I want to show that
$$ 2\Phi(x)^2 - \Phi(2x) \geq 0 $$ for all $x<0$, where $\Phi$ is a cumulative distribution function of $N(0,1)$.
I am pretty sure that this holds since I've checked it with numerous $x$'s, but I am struggling to prove it.
I tried differentiating it, but it seems not working at least within my abilities. Could somebody help me with it? Thank you.
For all $x<0$, $$\Phi(x):=\int_{-\infty}^x\frac{\mathrm e^{-\frac{t^2}2}}{\sqrt{2\pi}}\,\mathrm dt\le\int_{-\infty}^x\frac{t\,\mathrm e^{-\frac{t^2}2}}{x\sqrt{2\pi}}\,\mathrm dt=-\frac{\Phi'(x)}{x}.$$ Since $\Phi''(x)=-x\Phi'(x)$, this implies the functional inequality $\Phi''\Phi\le\Phi'^2$ on $(-\infty,0]$, meaning that $\log\Phi$ is concave on this interval (we have $(\log\Phi)''=\frac{\Phi''\Phi-\Phi'^2}{\Phi^2}\le0$ there).
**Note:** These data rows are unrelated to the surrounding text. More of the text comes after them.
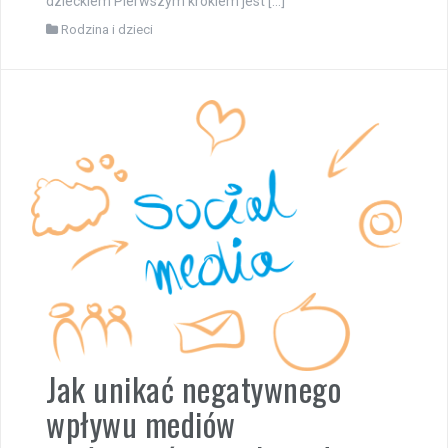
dzieckiem Pierwszym krokiem jest […]
Rodzina i dzieci
Jak unikać negatywnego
wpływu mediów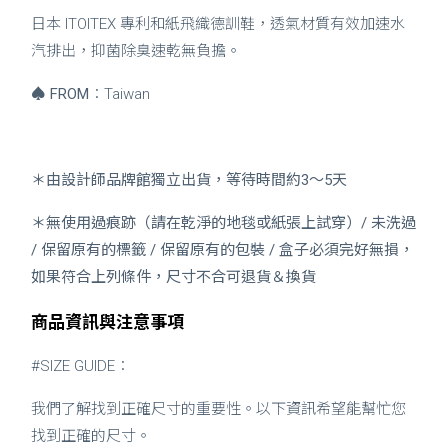
日本 ITOITEX 專利和紙飛織德訓鞋，透氣材質有效加速水
汽排出，抑菌除臭速乾無負擔。
♠
FROM
：Taiwan
＊由設計師品牌館獨立出貨，等待時間約3～5天
＊無使用過痕跡（請在乾淨的地毯或紙張上試穿）/ 未洗過
/ 保留原有的標籤 / 保留原有的包裝 / 盒子必須完好無損，
如果符合上列條件，尺寸不合可退貨＆換貨
商品資訊與注意事項
#SIZE GUIDE：
我們了解找到正確尺寸的重要性。以下資訊希望能幫忙您
找到正確的尺寸。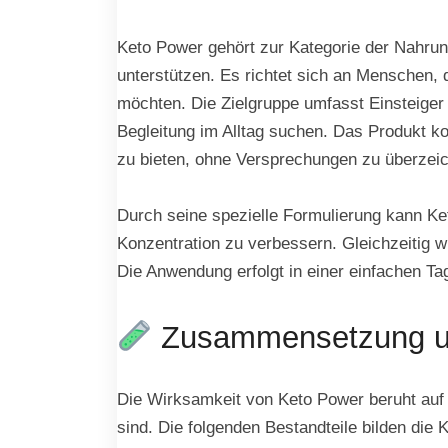
Keto Power gehört zur Kategorie der Nahrun
unterstützen. Es richtet sich an Menschen, d
möchten. Die Zielgruppe umfasst Einsteiger
Begleitung im Alltag suchen. Das Produkt kom
zu bieten, ohne Versprechungen zu überzei
Durch seine spezielle Formulierung kann Ke
Konzentration zu verbessern. Gleichzeitig w
Die Anwendung erfolgt in einer einfachen Tag
Zusammensetzung und
Die Wirksamkeit von Keto Power beruht auf e
sind. Die folgenden Bestandteile bilden die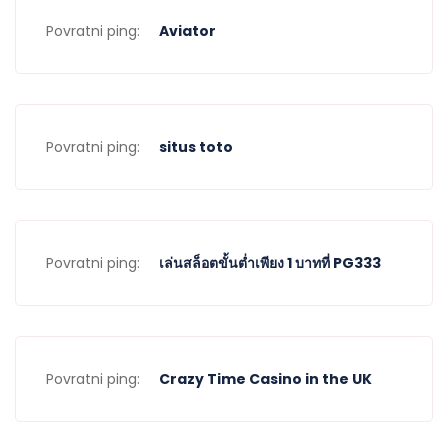
Povratni ping:
Aviator
Povratni ping:
situs toto
Povratni ping:
เล่นสล็อตขั้นต่ำเพียง 1 บาทที่ PG333
Povratni ping:
Crazy Time Casino in the UK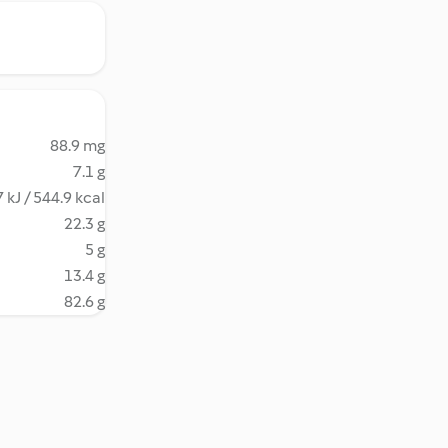
88.9 mg
7.1 g
 kJ / 544.9 kcal
22.3 g
5 g
13.4 g
82.6 g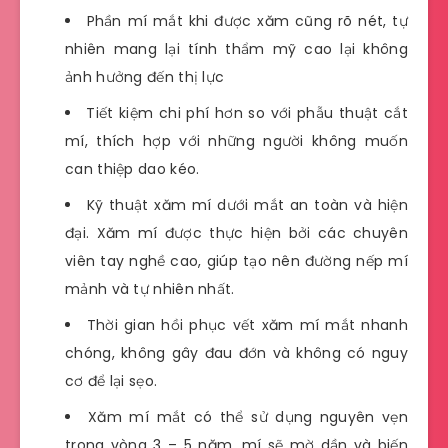
Phần mí mắt khi được xăm cũng rõ nét, tự
nhiên mang lại tính thẩm mỹ cao lại không
ảnh hưởng đến thị lực
Tiết kiệm chi phí hơn so với phẫu thuật cắt
mí, thích hợp với những người không muốn
can thiệp dao kéo.
Kỹ thuật xăm mí dưới mắt an toàn và hiện
đại. Xăm mí được thực hiện bởi các chuyên
viên tay nghề cao, giúp tạo nên đường nếp mí
mảnh và tự nhiên nhất.
Thời gian hồi phục vết xăm mí mắt nhanh
chóng, không gây đau đớn và không có nguy
cơ để lại sẹo.
Xăm mí mắt có thể sử dụng nguyên vẹn
trong vòng 3 – 5 năm, mí sẽ mờ dần và biến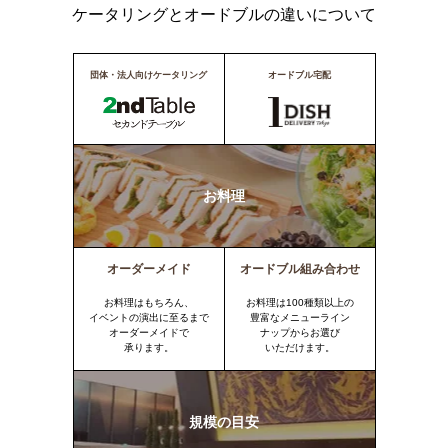
ケータリングとオードブルの違いについて
団体・法人向けケータリング
オードブル宅配
お料理
オーダーメイド
オードブル組み合わせ
お料理はもちろん、
お料理は100種類以上の
イベントの演出に至るまで
豊富なメニューライン
オーダーメイドで
ナップからお選び
承ります。
いただけます。
規模の目安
Thus, for $x<0$, $$\log\Phi(x)=\log\Phi\!\left(\frac12\cdot2x+\frac12\cdot0\right)\ge\frac12\,\log\Phi(2x)+\frac12\,\log\Phi(0)=\frac12\,\log\frac{\Phi(2x)}2.$$ Multiplying by $2$ and taking the exponential gives $2\Phi(x)^2-\Phi(2x)\ge0$.